#### SELECTED EXTRACT

Making Dreams Come True (Or Not)
JeanFrancoisPuget 2700028FGP Comments (2) Visits (4713)
Last week, in my What Is The Solution When There Is No Solution entry, I commented about the fact that not all business requirements were actual constraints and that some of these are probably wishes that business people dream to fulfill. Making the difference between wishes and hard constraints is key to success. Indeed, handling wishes as hard constraints may result in infeasible models, which would be useless to the business people that come to you for help.
It turns out that there is a surprisingly simple way to detect that some constraints aren't true constraints, as we will see below. I learned this simple trick the hard way, working with a customer.
It was a rail industry customer. The problem was to route trains through the maze of rail tracks between the long distance rail tracks to the station platforms. There was basically one constraint stating that no two trains could be at the same place at the same time (read, there should be no collision). I guess everyone will agree that it is a very sensible constraint, and not a mere wish!
Devil being in detail, let's look at how that constraint is enforced in reality. Rail tracks are divided in section, say every 500 meters or half a mile, the exact length isn't important here. Then each section is protected by a signal. If a train is already in the section then no other train can enter.
That was reality part, let's look at the dream part. How was this constraint expressed by business people? They said that if a train entered a rail section, then no other train can enter it before one minute is elapsed. This is how we modeled it.
Our issue was that we could not find any feasible solution in a reasonable time using this simple constraint. We were not able to prove that the model was infeasible either, so we were stuck. After trying various tuning and various model reformulations, we went back to the customer saying there was probably no solution to their problem. This is where they asked us about what is the solution when there is no solution
As a way to get out of this dead end, I asked for the actual train routes they were using. After all, trains were running every day without colliding into each other. It meant that the actual schedule was meeting all constraint.. Then we entered the values corresponding to the current train schedule in our model. If the model was right then this would have been a feasible solution. It turned out that it was not. In the current schedule, there was an instance of two trains entering the same rail section, the second one entering 12 seconds after the first one. The one minute distance constraint wasn't met in that case. It was then clear that this one minute constraint was a wish, not a hard constraint. It was also clear that the physical system preventing trains to enter a busy rail section was activated. The physical system was making sure that when two trains followed each other too closely (here by 12 seconds), then some signals were used to prevent a collision.

#### DATA EXTRACT
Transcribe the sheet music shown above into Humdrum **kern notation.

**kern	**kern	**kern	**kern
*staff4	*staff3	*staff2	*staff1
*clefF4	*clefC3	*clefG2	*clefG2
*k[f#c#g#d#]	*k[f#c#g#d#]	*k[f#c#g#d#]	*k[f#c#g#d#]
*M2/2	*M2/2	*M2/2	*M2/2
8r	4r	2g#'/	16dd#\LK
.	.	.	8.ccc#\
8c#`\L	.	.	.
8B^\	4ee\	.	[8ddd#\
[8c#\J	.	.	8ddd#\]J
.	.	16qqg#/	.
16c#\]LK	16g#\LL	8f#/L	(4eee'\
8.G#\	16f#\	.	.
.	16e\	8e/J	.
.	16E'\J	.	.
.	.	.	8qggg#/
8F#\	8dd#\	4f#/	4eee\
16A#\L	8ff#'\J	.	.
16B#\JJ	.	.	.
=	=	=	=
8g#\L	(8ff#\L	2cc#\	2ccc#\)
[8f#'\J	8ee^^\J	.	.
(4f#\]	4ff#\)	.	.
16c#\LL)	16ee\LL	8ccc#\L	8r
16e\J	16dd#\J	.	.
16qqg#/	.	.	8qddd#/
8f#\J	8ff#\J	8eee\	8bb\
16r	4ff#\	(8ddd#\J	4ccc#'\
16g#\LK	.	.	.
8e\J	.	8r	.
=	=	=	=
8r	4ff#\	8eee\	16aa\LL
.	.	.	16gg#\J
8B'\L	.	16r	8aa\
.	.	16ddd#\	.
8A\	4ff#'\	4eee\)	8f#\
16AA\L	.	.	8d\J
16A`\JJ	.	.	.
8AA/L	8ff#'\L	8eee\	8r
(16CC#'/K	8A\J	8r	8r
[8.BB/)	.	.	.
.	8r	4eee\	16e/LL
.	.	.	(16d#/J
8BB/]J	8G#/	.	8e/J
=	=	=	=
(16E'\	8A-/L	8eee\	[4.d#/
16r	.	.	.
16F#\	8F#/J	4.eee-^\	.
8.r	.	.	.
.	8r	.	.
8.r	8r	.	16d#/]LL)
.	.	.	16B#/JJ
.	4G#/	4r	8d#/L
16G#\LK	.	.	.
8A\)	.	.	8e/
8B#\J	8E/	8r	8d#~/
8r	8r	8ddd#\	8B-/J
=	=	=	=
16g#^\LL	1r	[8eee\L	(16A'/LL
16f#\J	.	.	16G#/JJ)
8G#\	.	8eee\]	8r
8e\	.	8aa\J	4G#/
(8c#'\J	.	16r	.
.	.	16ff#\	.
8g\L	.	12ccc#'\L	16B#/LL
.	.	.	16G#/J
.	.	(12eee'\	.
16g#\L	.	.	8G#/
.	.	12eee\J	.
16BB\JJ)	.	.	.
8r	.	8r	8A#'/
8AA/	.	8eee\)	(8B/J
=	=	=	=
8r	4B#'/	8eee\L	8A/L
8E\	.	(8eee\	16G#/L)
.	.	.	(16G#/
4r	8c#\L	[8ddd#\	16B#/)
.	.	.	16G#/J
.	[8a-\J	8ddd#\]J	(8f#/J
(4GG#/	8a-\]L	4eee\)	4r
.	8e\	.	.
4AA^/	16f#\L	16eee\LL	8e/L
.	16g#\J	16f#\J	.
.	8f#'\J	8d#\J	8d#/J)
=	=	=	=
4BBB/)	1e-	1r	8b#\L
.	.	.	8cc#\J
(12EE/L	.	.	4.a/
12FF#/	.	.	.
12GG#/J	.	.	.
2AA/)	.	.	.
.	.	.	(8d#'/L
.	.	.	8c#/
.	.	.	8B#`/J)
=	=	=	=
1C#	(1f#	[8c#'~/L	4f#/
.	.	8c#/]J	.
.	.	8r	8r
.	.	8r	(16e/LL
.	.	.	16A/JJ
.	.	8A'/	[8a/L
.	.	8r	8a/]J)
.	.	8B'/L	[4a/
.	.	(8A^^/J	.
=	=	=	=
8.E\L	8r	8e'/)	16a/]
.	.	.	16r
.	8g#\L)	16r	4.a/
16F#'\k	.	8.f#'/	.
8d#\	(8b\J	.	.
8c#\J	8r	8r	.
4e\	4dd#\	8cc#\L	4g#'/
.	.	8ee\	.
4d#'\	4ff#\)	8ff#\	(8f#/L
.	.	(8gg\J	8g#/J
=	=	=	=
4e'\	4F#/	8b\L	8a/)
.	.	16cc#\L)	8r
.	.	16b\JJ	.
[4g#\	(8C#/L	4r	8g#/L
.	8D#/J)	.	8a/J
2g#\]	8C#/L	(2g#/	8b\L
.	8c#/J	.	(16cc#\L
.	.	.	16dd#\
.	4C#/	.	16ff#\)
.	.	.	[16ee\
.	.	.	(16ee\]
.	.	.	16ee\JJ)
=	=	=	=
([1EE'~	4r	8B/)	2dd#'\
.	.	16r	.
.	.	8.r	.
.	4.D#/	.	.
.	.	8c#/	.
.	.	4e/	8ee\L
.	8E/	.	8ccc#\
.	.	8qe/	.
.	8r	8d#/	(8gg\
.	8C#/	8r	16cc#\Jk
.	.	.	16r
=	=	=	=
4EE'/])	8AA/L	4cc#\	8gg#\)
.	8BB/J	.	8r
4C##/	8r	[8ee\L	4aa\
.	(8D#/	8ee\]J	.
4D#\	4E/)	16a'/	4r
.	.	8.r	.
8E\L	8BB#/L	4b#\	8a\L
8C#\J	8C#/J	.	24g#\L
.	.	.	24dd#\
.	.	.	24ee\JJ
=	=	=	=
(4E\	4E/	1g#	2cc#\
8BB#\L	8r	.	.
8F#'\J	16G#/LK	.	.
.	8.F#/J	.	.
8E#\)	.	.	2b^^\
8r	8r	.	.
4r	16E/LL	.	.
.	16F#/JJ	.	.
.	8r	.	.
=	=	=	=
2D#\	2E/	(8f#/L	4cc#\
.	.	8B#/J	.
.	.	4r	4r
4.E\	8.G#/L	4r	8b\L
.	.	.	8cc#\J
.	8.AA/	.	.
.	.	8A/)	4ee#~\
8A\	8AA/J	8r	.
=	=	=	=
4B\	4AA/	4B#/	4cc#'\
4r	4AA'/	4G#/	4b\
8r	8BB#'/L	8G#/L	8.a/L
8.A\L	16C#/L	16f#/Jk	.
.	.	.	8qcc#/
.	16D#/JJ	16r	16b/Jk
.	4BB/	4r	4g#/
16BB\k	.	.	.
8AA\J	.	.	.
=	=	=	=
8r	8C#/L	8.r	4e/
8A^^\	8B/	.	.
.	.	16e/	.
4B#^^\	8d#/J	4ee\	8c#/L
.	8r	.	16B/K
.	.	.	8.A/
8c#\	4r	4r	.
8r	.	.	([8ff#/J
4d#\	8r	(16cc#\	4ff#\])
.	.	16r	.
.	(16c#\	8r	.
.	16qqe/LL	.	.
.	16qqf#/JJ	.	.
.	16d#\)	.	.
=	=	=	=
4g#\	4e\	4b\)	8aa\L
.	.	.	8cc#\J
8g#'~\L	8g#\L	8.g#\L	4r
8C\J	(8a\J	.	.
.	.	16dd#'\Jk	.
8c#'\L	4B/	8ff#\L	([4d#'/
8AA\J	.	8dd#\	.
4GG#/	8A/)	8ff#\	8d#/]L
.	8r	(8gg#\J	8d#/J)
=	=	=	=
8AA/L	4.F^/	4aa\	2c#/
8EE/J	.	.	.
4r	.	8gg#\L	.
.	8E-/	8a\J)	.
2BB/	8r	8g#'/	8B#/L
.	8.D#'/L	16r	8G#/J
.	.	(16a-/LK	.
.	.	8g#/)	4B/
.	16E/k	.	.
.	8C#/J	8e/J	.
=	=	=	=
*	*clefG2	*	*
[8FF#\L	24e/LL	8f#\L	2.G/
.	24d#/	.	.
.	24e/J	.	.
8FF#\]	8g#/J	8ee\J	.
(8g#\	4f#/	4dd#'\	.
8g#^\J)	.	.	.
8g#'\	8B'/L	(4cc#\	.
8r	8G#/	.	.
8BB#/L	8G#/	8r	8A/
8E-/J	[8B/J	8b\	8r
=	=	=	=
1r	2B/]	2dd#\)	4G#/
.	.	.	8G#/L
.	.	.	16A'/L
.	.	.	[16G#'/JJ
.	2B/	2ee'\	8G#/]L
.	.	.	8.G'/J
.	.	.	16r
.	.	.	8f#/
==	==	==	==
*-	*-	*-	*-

#### REQUIRED TASKS
A) Could you reproduce the post on rail scheduling from "It turns out" to "with a customer." word for word?
B) Answer these questions about the post on rail scheduling:
(i) What industry was the customer in?
(ii) How did business people express the no-collision constraint?
(iii) In the current schedule, how many seconds after the first train did the second one enter the same rail section?
C) Can you go on with the post on rail scheduling from where it stops?

#### TASK RESPONSES
A)
It turns out that there is a surprisingly simple way to detect that some constraints aren't true constraints, as we will see below. I learned this simple trick the hard way, working with a customer.

B)
(i) The rail industry.
(ii) If a train entered a rail section, no other train could enter it before one minute had elapsed.
(iii) 12 seconds.

C)
We modified our model and set the minimum time distance to 12 seconds. We were finding feasible solutions in minutes. We then played with various delay values between 12 seconds and a minute, and could find feasible solutions with a larger minimum delay than 12 seconds.
The lesson here is simple: always use a verified solution to a know instance of the problem to check that your model is right. The verified solution should be a feasible solution to your model. If not, then you know that the infeasible constraints are wishes, not hard constraints, and that they should be handled as such. Detecting which constraints are infeasible is simple : enter the values of the proposed solution into each constraint, one constraint at a time, and check if it is met. One can do it constraint per constraint with a simple script,. Note that infeasible constraints may also be buggy. Our solution test script will find these as well. It is then up to the person modeling the problem to decide if the constraint was wrongly stated, or if it is a wish.
The second lesson is that mission critical optimization applications should always be executed through a safe execution system. Here, the signaling system prevents collisions when trains are too close to each others, whatever optimization comes up with. I feel better knowing that there is a safety net when it comes to executing plans derived on a system that gets input from people not in touch with reality!